:: What is required ::
For the copy, please give all of the data again exactly and leave the pictures out.

:: Given material ::
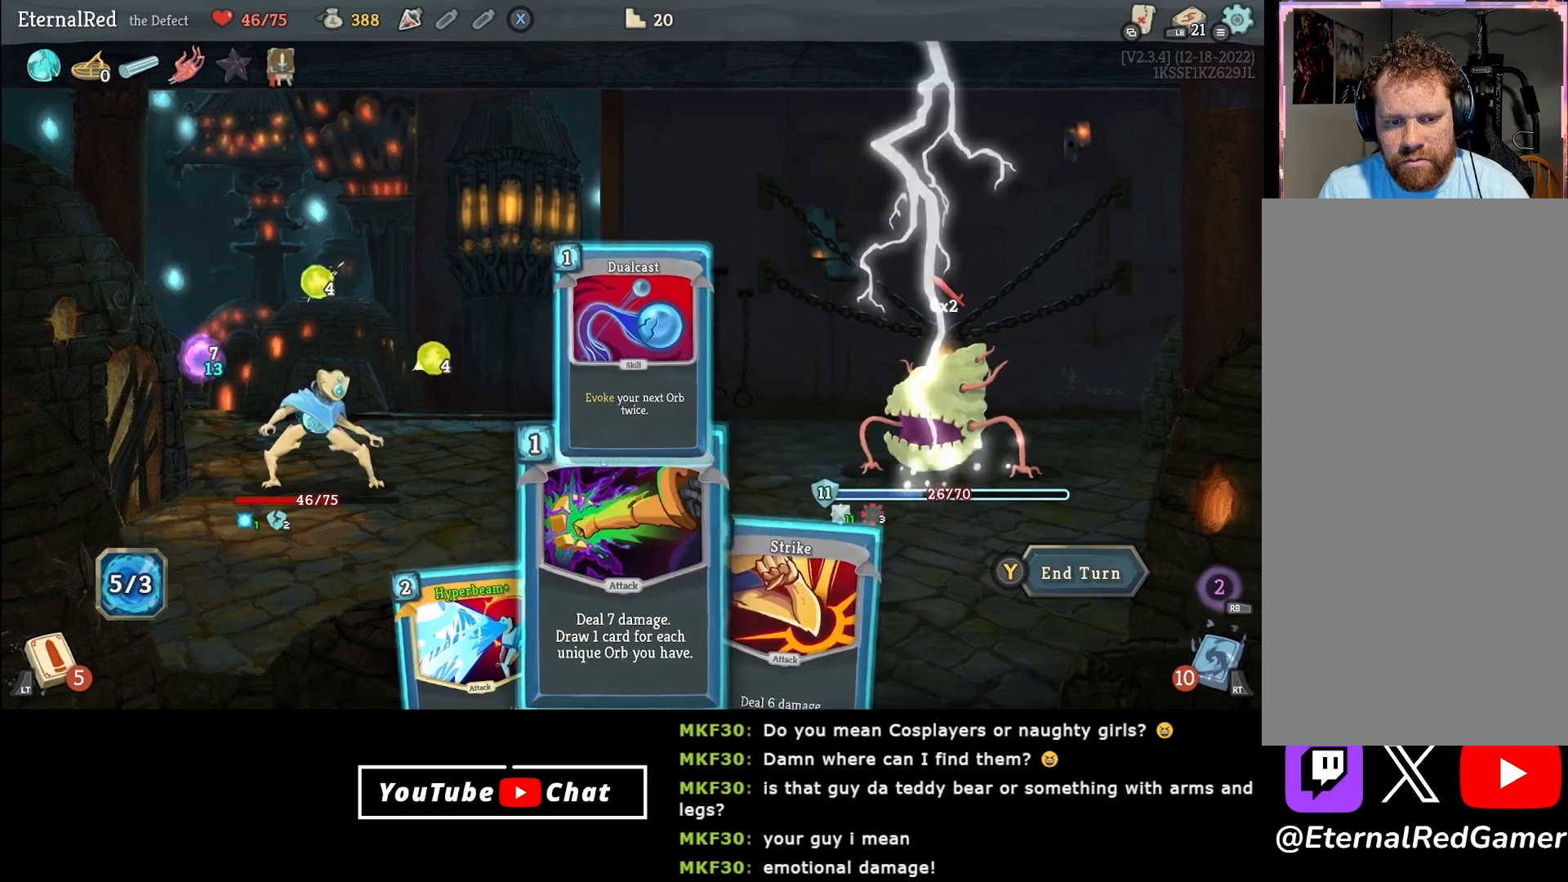
{"buttons": [], "right_stick": "center", "events": [[17, "DPAD_LEFT", "up"]]}
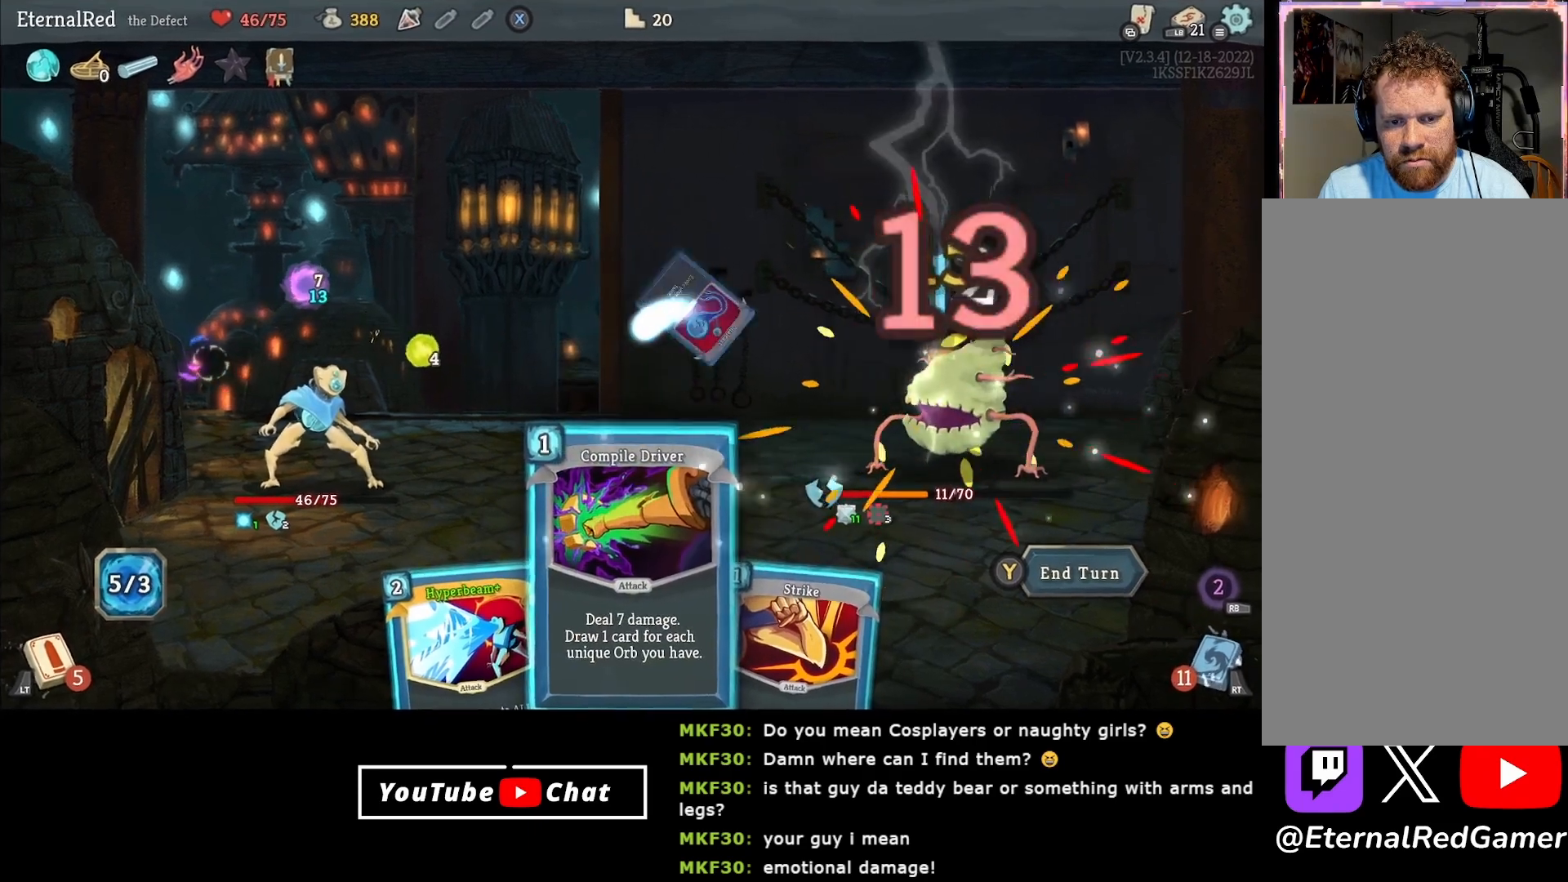
{"buttons": [], "right_stick": "center", "events": []}
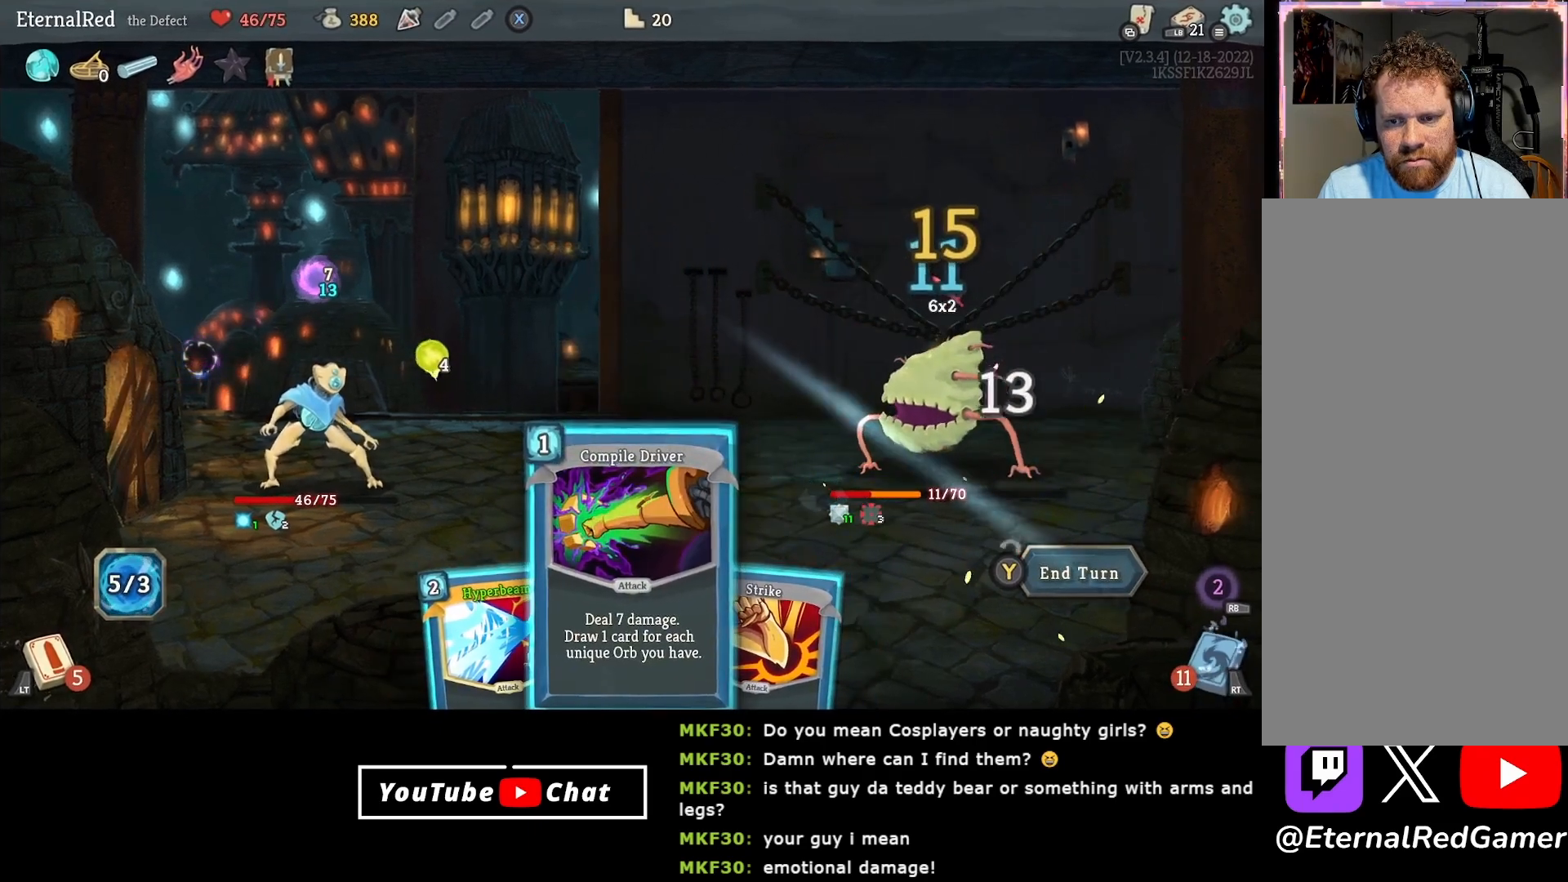
{"buttons": [], "right_stick": "center", "events": [[333, "DPAD_LEFT", "down"], [450, "DPAD_LEFT", "up"]]}
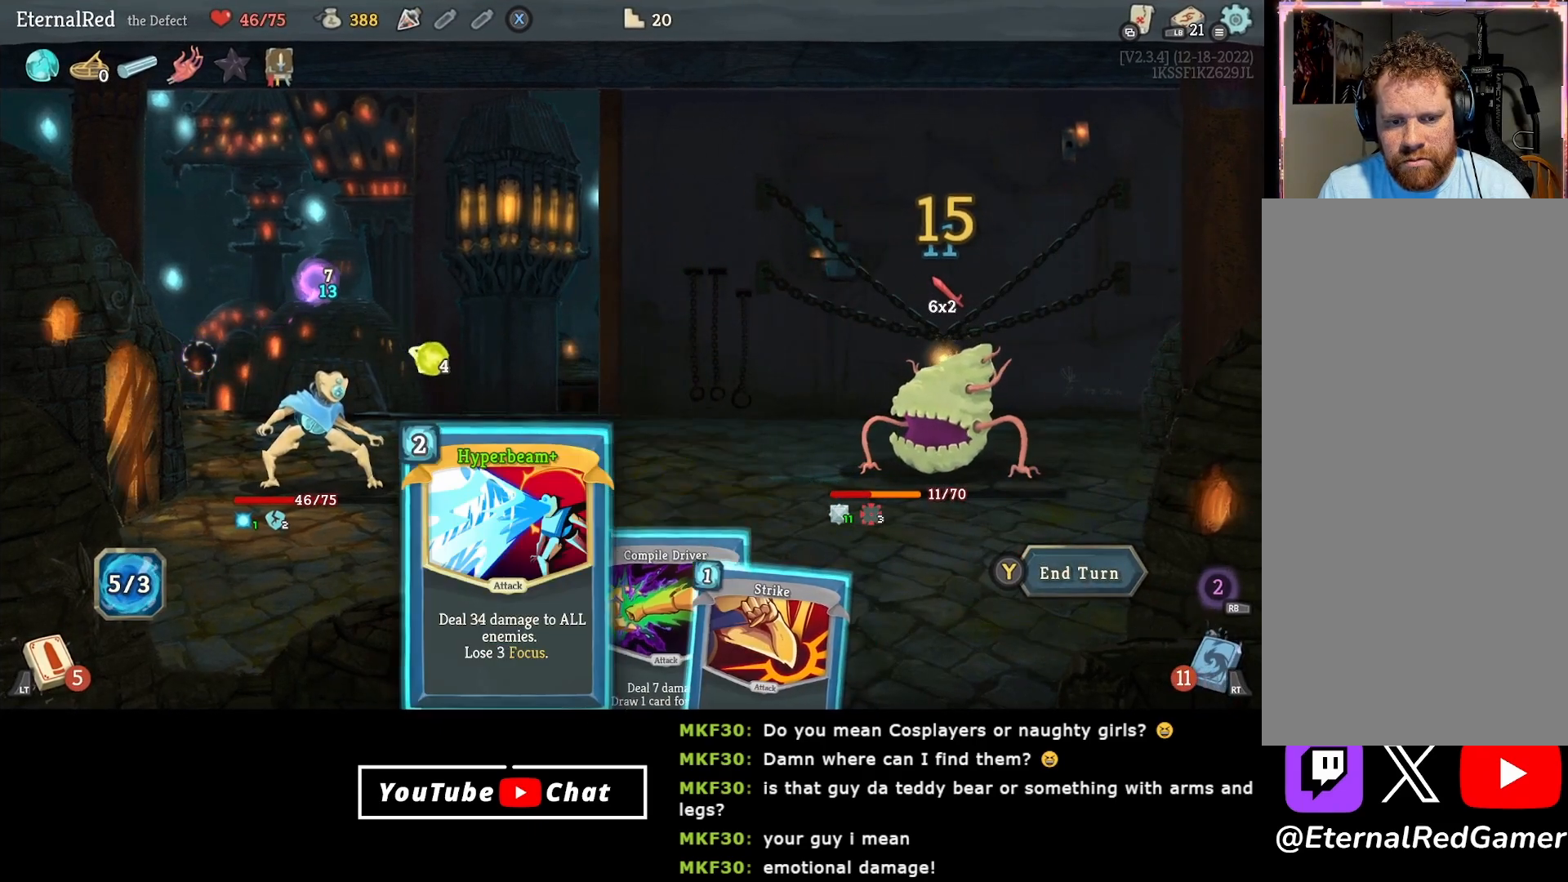
{"buttons": [], "right_stick": "center", "events": [[17, "A", "down"], [117, "A", "up"], [183, "A", "down"], [283, "A", "up"]]}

:: Task response ::
{"buttons": [], "right_stick": "center", "events": [[17, "DPAD_LEFT", "up"]]}
{"buttons": [], "right_stick": "center", "events": []}
{"buttons": [], "right_stick": "center", "events": [[333, "DPAD_LEFT", "down"], [450, "DPAD_LEFT", "up"]]}
{"buttons": [], "right_stick": "center", "events": [[17, "A", "down"], [117, "A", "up"], [183, "A", "down"], [283, "A", "up"]]}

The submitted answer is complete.